» Prompt 1:
In the comment thread about TrueNAS storage, shorten the paragraph that begins "Metadata doesn't (only) mean file metadata" and keep its main facts.
» Prompt 2:
From the comment thread about TrueNAS storage, copy out word for word the part from "Im curious does" to "to live on.".

Start of Extract

Im curious does this benefit iscsi luns and vm disks. Say i want to use truenas as a storage target iscsi for windows vms and i would also like to use a SR (storage repo) for vm disks to live on.

@shittubes Жыл бұрын

it's only useful for datasets, not usable for zvol

@TheChadXperience909 Жыл бұрын

Metadata doesn't (only) mean file metadata, in this case. Zvols also consist of metadata nodes and data nodes, and the metadata nodes do get stored on the special vdev, as well. However, you'll likely see acceleration to a lesser degree than with regular datasets. Though, I read somewhere that you may be able to use file based extents for iSCSI, which means dataset rules would apply.

@cyberpunk9487 Жыл бұрын

@@TheChadXperience909 from what I remember you can use file extents for iscsi on truenas but I vagally recall hearing that some of the iscsi benefits are lost when not using zvols.

@TheChadXperience909 Жыл бұрын

@@cyberpunk9487 Makes sense.

@mitcHELLOworld Жыл бұрын

@@shittubes We actually don't use ZVOL's for iSCSI LUNs for a few reasons. We have found much better success deploying fileIO based LUNs that we create within the ZFS dataset. I believe one of my videos here goes over this, but perhaps its time for a good refresher on ZFS iSCSI.

@shittubes Жыл бұрын

i'm honestly quite disappointed that the speedup for nvme special device is quite a lot smaller in the larger folders: 500k 18/11 1.63636363636364 1k 119/21 5.66666666666667 the first examples were nice, 6x speedup - why not. but a 2x speedup, not so impressive any more, considering that nvme should normally be 10x faster even at the largest blocksizes. in the iostat output i also see the nvme being read at often just 5MB/s, why is it so low?!

End of Extract
Start of Listed entries

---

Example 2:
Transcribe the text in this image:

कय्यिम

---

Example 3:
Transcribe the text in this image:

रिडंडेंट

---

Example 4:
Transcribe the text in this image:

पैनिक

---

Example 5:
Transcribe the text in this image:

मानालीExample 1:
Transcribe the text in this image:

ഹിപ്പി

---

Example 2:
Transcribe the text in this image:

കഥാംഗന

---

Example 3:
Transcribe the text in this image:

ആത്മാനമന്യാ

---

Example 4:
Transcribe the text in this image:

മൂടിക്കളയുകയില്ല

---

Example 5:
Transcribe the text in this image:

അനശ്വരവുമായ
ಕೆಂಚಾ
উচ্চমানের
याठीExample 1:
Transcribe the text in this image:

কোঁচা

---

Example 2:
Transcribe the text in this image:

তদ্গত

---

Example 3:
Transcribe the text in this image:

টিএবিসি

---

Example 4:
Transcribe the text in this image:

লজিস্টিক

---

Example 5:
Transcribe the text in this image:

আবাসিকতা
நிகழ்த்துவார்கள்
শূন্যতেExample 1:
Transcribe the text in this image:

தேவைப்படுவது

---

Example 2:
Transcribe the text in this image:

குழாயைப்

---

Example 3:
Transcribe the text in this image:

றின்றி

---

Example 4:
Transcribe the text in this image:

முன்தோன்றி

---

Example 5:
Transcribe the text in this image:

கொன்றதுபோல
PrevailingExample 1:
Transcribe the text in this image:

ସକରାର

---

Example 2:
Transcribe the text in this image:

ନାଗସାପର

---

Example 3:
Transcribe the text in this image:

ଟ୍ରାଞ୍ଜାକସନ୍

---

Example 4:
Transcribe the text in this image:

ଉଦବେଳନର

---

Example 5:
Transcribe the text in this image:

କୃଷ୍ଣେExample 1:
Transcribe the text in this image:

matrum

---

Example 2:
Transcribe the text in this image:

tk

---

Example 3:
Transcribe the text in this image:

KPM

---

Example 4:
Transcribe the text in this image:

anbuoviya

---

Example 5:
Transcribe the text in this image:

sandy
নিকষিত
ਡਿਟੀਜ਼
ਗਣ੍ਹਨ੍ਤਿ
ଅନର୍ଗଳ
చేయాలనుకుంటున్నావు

End of Listed entries
Start of Listed entries

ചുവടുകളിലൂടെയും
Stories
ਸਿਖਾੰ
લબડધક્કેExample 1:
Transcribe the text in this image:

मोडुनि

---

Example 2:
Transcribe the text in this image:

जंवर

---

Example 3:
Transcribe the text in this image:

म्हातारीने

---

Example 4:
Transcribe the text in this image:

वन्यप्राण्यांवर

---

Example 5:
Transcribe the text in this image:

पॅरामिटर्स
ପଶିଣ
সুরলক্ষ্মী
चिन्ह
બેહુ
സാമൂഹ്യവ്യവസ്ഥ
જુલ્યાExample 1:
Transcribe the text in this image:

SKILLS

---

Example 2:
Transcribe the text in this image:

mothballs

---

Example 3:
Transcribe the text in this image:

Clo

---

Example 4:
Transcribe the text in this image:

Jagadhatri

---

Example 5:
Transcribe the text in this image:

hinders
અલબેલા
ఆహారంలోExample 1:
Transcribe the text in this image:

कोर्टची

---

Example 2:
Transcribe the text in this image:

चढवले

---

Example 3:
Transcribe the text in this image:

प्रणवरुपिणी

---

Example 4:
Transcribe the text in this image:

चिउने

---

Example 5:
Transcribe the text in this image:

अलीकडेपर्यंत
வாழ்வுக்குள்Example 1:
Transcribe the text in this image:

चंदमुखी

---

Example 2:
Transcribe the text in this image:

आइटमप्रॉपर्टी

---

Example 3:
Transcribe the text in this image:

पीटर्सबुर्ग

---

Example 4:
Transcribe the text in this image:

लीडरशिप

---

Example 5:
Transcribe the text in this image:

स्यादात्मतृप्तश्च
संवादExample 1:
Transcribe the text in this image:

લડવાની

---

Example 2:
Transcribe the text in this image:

End of Listed entries

» Complete output 1:
Here "metadata" means more than file metadata. Zvols are also made of metadata nodes and data nodes, and their metadata nodes are stored on the special vdev too. The speedup is likely smaller than with regular datasets. The writer read somewhere that file-based extents may be usable for iSCSI, so dataset rules would apply.

» Complete output 2:
Im curious does this benefit iscsi luns and vm disks. Say i want to use truenas as a storage target iscsi for windows vms and i would also like to use a SR (storage repo) for vm disks to live on.